> [PROVIDED TEXT]:
• • • • • • •

I don't know about a cover, but the notice at least in France for venlafaxine (Effexor) are quite clear about the increase of suicidal ideation in the first week(s), during which neurotransmitters rebalance. I was briefed by my doc and it still was quite the experience, trying the whole day to keep myself from jumping in front of trains, cars, or from bridges, windows, cars... Like 'WTF is happening to me'.

I also had very strange differences in mood or tolerance between brands of generics, that I'd never had before with any med. I'd go from OK to crap in 2 weeks and my wife would link it to prescription renewal and pharmacist giving me whatever brand. I used to think it didn't matter...

Oh and venlafaxine is a bitch to taper out. Constant vertigo, nausea, ringing and tingling, migraines and the fun panic attacks...

If we can find better, please please please keep researching.


> If we can find better, please please please keep researching.

Agreed. The current push and research around ketamine/psilocybin is promising but can't come fast enough. Other than the ketamine spray which is still very hard to get and needs to be taken in office there have been no novel depression treatments for decades really.


This is very interesting. TMS has always been a no go for me on account of how much time it took and how expensive it was. 5 days is very dooable compared to 30 days, every day, for a month.

• • • • • • •

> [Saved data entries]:
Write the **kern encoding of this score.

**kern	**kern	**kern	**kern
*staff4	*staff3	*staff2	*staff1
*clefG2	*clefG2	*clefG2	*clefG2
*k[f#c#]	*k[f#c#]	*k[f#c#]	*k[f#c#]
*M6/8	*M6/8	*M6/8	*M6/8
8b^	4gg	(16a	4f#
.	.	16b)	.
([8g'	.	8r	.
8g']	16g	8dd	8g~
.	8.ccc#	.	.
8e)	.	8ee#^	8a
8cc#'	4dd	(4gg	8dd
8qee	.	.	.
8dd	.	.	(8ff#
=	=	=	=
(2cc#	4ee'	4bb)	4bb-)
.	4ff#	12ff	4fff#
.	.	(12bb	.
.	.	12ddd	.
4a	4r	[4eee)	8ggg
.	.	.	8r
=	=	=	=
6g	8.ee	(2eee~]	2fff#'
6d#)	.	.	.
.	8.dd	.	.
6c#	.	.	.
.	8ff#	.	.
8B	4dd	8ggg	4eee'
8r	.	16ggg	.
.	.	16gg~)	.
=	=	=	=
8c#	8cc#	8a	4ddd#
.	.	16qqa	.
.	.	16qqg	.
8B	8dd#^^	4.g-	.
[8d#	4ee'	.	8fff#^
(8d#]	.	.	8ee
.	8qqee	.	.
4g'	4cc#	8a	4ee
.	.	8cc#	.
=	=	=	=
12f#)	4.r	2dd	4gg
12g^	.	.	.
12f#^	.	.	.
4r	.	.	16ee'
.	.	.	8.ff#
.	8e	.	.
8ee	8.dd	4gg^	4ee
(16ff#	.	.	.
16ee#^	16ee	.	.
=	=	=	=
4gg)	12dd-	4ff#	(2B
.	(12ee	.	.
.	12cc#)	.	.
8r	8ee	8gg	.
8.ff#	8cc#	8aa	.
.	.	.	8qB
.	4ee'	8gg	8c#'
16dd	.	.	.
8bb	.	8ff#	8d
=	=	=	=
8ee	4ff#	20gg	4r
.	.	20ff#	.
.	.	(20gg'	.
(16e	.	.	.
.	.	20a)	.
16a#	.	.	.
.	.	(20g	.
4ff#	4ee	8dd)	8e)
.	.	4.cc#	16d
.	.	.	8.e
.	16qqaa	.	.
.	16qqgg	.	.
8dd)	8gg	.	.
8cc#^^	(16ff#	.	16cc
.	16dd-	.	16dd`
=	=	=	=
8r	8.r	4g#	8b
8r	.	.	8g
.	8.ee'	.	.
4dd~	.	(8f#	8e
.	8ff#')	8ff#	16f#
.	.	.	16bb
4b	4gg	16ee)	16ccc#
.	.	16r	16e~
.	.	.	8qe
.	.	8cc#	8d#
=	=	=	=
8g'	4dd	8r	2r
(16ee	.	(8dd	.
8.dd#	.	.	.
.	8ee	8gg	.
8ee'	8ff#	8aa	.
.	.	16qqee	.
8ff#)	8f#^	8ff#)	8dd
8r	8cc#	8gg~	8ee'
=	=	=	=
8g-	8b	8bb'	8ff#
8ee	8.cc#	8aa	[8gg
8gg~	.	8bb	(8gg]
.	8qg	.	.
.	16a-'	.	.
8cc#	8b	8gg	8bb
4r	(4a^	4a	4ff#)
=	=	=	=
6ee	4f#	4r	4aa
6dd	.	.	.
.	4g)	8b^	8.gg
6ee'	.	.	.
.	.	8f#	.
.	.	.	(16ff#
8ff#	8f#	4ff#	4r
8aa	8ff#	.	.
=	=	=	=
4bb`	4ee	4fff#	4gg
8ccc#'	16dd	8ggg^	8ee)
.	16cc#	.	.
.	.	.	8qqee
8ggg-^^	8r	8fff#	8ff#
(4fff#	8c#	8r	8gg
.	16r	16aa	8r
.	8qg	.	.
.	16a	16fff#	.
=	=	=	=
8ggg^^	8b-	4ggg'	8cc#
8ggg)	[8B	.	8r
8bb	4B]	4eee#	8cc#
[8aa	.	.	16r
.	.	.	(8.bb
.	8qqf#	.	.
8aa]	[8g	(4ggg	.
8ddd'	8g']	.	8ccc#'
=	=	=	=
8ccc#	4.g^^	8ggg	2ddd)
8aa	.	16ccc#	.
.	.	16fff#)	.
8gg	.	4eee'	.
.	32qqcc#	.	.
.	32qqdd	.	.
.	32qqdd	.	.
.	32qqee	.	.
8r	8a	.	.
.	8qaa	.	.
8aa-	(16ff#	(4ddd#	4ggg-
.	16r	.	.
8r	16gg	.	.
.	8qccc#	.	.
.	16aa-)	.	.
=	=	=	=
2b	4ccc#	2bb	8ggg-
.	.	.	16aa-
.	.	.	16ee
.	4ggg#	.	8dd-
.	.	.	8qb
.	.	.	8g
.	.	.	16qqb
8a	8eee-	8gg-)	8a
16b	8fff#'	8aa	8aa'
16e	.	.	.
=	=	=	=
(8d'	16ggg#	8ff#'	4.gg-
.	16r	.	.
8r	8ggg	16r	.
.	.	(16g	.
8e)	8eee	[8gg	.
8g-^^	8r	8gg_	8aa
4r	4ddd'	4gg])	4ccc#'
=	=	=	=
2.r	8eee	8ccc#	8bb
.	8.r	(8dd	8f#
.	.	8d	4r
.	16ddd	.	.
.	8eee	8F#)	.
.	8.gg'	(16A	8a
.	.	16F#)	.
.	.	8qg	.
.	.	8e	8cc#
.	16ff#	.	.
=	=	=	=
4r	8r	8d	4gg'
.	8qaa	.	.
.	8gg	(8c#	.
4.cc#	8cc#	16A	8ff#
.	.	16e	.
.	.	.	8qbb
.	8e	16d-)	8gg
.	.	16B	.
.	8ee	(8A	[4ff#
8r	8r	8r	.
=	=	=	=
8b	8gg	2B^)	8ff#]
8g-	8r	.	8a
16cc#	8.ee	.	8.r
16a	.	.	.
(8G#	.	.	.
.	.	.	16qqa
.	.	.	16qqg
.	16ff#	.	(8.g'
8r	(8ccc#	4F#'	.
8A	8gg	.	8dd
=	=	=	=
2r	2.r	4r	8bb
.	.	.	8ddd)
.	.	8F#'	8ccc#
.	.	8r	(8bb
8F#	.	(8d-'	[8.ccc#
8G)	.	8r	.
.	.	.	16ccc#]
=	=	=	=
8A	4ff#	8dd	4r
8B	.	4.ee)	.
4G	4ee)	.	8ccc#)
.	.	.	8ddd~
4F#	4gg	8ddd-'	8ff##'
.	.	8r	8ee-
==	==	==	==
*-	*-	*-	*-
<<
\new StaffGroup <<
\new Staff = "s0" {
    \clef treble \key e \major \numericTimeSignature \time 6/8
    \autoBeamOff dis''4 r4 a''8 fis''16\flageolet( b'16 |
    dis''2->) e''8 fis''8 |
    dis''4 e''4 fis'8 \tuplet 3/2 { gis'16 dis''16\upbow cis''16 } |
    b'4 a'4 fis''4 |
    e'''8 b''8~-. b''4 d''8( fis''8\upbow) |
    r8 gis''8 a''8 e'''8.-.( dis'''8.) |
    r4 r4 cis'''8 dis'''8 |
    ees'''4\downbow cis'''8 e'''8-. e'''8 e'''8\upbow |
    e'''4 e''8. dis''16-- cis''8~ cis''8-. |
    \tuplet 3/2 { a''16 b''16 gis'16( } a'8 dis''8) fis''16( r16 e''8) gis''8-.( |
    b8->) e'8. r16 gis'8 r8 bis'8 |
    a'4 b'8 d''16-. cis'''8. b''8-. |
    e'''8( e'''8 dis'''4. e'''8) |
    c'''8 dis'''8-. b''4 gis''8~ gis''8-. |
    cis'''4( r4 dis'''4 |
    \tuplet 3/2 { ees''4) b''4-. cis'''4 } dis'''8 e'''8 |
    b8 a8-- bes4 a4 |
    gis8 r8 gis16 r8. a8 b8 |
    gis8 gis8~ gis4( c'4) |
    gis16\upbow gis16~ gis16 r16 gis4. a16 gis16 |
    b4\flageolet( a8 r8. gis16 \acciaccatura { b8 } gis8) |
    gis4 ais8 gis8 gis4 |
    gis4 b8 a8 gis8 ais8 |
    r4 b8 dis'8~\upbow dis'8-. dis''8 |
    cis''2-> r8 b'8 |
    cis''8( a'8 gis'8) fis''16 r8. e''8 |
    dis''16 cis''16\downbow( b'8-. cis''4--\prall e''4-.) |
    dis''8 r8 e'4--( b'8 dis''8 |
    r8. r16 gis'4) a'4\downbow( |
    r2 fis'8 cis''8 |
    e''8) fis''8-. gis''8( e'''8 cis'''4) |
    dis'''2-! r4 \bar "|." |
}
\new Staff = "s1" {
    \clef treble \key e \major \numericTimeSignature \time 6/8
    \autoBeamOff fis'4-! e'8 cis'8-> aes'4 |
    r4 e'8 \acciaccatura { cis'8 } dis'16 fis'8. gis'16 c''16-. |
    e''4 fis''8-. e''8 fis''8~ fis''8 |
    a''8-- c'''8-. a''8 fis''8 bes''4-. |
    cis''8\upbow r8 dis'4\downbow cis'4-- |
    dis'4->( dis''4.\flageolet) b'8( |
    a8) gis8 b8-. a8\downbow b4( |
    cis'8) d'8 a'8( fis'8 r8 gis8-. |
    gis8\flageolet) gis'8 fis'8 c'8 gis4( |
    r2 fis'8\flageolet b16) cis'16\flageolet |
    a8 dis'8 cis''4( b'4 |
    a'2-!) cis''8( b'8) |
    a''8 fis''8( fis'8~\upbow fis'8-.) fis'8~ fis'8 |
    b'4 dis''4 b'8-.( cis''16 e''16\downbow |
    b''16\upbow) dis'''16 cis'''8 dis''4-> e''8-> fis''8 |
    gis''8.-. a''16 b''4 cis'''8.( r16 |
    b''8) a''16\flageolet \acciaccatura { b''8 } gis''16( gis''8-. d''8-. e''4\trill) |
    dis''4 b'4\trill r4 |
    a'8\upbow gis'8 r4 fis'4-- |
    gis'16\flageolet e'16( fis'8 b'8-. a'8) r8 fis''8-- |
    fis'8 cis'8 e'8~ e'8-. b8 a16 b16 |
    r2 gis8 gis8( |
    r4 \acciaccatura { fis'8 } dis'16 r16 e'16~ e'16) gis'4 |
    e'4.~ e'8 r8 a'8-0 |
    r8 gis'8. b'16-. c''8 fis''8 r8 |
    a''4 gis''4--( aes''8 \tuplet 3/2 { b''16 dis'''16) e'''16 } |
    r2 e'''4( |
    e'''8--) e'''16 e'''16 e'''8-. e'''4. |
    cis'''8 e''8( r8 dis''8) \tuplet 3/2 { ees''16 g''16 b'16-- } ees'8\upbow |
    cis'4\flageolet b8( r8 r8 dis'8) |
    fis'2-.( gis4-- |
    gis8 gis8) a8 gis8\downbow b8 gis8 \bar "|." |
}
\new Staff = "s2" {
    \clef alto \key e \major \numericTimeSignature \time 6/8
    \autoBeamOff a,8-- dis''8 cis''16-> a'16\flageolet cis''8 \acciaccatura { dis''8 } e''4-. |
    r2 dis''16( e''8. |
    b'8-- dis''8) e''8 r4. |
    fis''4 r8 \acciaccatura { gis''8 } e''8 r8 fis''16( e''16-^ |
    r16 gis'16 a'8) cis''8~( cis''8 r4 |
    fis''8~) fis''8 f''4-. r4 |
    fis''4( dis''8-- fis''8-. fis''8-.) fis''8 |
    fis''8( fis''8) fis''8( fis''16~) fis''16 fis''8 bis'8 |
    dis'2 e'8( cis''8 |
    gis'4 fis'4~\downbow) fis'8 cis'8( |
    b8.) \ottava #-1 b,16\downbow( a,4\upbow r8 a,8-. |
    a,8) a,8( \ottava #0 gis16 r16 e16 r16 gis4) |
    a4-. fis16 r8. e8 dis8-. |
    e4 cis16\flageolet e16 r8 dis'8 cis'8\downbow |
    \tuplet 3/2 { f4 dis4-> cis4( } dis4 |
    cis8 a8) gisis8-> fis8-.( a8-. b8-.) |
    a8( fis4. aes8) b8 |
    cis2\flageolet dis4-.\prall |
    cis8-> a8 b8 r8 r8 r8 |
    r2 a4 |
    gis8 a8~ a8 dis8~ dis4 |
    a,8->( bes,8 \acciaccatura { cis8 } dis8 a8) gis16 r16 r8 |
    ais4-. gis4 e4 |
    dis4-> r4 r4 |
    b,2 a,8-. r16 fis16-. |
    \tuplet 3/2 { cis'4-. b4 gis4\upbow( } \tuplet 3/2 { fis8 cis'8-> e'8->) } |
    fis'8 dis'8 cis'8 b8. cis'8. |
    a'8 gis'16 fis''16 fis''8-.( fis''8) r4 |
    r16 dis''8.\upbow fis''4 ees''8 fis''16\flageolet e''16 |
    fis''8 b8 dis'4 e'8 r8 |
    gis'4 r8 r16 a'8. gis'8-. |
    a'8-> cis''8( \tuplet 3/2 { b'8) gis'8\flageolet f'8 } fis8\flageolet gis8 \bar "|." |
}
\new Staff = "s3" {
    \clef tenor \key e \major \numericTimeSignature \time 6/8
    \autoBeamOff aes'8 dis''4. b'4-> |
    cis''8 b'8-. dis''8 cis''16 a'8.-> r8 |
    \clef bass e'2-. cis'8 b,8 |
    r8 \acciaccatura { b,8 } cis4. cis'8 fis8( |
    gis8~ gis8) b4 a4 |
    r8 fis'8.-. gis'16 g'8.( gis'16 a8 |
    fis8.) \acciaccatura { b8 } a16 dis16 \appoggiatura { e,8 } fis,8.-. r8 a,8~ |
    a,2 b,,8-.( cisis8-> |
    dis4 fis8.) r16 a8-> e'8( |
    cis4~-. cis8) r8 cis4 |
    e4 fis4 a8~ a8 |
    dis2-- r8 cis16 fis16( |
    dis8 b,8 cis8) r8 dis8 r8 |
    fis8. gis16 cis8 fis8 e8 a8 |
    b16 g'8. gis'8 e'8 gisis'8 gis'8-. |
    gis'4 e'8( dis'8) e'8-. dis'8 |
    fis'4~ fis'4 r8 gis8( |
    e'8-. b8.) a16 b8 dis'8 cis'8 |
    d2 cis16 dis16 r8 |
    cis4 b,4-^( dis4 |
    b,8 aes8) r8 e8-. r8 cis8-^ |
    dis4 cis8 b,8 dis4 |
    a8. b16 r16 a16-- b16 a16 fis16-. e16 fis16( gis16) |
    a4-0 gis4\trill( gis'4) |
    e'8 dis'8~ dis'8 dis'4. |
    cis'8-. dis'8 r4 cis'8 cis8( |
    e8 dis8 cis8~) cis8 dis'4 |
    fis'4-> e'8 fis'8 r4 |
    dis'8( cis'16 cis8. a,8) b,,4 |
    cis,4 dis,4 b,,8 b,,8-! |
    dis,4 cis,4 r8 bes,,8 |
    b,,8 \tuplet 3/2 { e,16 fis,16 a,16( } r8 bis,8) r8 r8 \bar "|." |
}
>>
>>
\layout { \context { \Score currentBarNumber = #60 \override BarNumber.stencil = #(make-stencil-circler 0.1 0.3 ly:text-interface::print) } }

• • • • • • •

> [EXERCISE DETAILS]: Could you reproduce the antidepressant discussion word for word, from "Oh and venlafaxine" up to and including "for a month."?

> [EXERCISE SOLUTION]:
Oh and venlafaxine is a bitch to taper out. Constant vertigo, nausea, ringing and tingling, migraines and the fun panic attacks...

If we can find better, please please please keep researching.


> If we can find better, please please please keep researching.

Agreed. The current push and research around ketamine/psilocybin is promising but can't come fast enough. Other than the ketamine spray which is still very hard to get and needs to be taken in office there have been no novel depression treatments for decades really.


This is very interesting. TMS has always been a no go for me on account of how much time it took and how expensive it was. 5 days is very dooable compared to 30 days, every day, for a month.